Aim
Rewrite the NRC letter starting with "APR 12 1977" and going on through "transmittal letter.", changing "draft copy" to "preliminary copy".

Text passage
** Begin **
United States Nuclear Regulatory Commission - Protecting People and the Environment


CR77007 

                                APR 12 1977 

J. P. O'Reilly, Director, Region I
N. C. Moseley, Director, Region II
J. G. Keppler, Director, Region III
E. M. Howard, Director, Region IV
R. H. Engelken, Director, Region V 

IE CIRCULAR 77-07, SHORT PERIOD DURING REACTOR STARTUP 

The subject document is transmitted for issuance by close of business three 
days after date of this letter. The Circular should be issued to only 
holders of BWR Operating Licenses. Also enclosed is a draft copy of the 
transmittal letter. 


                                        Dudley Thompson, Acting Director 
                                        Division of Field Operations 
                                        Office of Inspection and Enforcement

Enclosures:
1.   Circular 77-07
2.   Draft transmittal letter
.

Transmittal letter for Circular 77-07 to each holder of a BWR Operating 
License. 

Addressee: 

The enclosed circular 77-07 is forwarded to you for information. If there 
are any questions related to your understanding of the actions required, 
please contact this office. 


                                        Signature 
                                        (Regional Director) 

Enclosure:
IE Circular 77-07 
.

Circular 77-07                                          Date:              
Page 1 of 2 

SHORT PERIOD DURING REACTOR STARTUP 

DESCRIPTION OF CIRCUMSTANCES: 

Recent events of concern to the NRC occurred at the Monticello causing 
Dresden BWRs involving inadvertent high reactivity in Short periods during 
reactor startup. 

At Dresden Unit No. 2 on December 28, 1976 during a reactor startup 
following a scram from unrelated causes about 9 hours earlier, a rod 
withdrawal of one notch resulted in a rapid power rise associated with a 
reactor period of about one second and caused an Intermediate Range Monitor 
(IRM) Hi-Hi flux scram. The IRM was on its most sensitive scale. The 
moderator was essentially without voids and the reactor water temperature 
was 338F. A similar event occurred at this facility on August 17, 1972.
** End **
(Data excerpted from a collection)
** Begin **
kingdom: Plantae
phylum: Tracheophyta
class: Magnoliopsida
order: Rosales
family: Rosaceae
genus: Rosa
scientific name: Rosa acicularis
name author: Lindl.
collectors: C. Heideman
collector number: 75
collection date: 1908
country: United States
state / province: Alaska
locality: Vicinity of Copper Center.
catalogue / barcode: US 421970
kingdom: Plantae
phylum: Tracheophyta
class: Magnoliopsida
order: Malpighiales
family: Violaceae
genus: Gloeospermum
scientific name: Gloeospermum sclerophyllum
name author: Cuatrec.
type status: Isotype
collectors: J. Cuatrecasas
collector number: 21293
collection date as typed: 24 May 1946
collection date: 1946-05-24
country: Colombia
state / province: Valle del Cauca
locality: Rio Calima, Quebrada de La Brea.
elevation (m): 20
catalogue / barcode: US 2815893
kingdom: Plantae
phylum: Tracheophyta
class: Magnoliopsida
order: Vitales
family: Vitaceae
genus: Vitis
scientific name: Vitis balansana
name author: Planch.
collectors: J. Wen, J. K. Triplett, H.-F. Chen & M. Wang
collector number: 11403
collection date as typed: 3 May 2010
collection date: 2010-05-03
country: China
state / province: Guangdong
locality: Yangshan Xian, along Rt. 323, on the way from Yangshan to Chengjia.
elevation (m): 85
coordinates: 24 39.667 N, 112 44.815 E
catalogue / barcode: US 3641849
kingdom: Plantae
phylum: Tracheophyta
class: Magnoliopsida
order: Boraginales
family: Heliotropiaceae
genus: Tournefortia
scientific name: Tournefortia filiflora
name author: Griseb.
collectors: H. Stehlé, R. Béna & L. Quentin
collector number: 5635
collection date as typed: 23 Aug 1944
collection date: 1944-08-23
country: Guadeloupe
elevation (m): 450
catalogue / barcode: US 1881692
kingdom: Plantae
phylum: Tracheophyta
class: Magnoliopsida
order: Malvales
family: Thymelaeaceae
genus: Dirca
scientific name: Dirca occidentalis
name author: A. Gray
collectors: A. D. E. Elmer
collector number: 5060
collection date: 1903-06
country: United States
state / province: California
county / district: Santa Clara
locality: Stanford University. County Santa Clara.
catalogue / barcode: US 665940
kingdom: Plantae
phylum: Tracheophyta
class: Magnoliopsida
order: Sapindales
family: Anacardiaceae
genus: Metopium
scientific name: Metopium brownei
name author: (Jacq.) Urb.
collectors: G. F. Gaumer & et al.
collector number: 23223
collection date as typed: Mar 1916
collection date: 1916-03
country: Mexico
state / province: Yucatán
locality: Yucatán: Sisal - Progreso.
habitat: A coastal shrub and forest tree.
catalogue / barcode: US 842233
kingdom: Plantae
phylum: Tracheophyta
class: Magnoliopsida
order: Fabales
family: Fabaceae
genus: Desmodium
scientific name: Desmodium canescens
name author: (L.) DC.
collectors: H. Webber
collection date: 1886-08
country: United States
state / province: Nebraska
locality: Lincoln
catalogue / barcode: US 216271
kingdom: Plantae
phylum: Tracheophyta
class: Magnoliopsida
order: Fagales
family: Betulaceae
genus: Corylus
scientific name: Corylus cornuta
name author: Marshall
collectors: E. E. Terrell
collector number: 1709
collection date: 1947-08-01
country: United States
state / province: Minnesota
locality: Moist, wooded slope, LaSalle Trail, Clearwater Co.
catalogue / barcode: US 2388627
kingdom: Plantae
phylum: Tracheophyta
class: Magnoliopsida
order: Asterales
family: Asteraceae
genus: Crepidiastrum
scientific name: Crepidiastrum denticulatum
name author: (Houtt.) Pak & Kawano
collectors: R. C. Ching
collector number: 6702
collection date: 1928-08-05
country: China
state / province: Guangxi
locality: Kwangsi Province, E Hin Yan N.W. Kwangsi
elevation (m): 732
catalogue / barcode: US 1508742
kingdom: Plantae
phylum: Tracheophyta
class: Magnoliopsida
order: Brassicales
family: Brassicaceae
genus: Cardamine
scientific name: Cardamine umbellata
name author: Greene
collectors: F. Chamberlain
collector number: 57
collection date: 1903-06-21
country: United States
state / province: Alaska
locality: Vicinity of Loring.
** End **
Solution for this task
APR 12 1977 

J. P. O'Reilly, Director, Region I
N. C. Moseley, Director, Region II
J. G. Keppler, Director, Region III
E. M. Howard, Director, Region IV
R. H. Engelken, Director, Region V 

IE CIRCULAR 77-07, SHORT PERIOD DURING REACTOR STARTUP 

The subject document is transmitted for issuance by close of business three 
days after date of this letter. The Circular should be issued to only 
holders of BWR Operating Licenses. Also enclosed is a preliminary copy of the 
transmittal letter.